*** Extracted material ***

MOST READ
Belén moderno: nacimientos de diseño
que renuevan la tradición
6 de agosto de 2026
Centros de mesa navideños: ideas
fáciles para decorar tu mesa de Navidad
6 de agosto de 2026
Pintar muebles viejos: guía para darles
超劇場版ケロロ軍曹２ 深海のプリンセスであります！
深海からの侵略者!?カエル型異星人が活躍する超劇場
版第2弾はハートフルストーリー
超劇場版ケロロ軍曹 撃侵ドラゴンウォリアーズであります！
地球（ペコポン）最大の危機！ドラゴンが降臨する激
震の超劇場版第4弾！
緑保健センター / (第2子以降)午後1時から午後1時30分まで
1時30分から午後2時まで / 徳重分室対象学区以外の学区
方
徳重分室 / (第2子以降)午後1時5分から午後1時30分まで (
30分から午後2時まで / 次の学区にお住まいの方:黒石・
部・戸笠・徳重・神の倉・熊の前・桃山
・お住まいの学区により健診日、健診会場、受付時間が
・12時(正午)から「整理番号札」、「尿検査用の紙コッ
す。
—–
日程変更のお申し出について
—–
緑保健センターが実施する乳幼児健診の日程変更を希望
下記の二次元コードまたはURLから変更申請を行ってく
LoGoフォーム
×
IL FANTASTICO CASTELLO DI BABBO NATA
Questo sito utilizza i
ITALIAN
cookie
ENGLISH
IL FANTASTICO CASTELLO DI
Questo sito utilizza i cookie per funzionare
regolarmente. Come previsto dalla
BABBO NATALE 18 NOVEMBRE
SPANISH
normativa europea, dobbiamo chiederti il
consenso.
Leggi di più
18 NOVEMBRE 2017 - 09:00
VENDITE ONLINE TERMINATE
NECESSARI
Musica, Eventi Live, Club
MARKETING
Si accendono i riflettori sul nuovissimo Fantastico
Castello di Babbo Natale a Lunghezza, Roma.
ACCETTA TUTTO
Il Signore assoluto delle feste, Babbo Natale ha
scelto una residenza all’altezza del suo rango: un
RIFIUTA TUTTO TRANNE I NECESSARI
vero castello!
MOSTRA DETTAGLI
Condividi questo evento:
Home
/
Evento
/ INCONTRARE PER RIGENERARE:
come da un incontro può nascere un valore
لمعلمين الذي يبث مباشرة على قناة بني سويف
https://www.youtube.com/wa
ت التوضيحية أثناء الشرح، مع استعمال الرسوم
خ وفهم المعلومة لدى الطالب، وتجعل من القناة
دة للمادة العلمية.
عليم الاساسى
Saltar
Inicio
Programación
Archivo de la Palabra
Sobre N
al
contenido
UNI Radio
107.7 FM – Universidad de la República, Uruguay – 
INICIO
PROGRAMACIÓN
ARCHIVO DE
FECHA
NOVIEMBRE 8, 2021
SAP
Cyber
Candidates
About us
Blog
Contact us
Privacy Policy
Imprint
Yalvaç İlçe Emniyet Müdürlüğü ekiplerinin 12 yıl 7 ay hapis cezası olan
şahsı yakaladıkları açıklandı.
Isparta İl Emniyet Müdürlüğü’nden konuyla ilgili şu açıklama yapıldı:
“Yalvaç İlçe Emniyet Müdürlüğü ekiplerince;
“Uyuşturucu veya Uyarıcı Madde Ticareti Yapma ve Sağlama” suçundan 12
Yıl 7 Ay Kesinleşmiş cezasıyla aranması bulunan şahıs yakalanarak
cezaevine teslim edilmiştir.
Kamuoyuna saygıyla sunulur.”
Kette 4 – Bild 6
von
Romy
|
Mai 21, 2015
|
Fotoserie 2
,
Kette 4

*** End of Extracted material ***

▶ **Task to carry out**
Going through the data above, state how many lines include the word "sito"; only that number is needed.

▶ **Result of this task**
2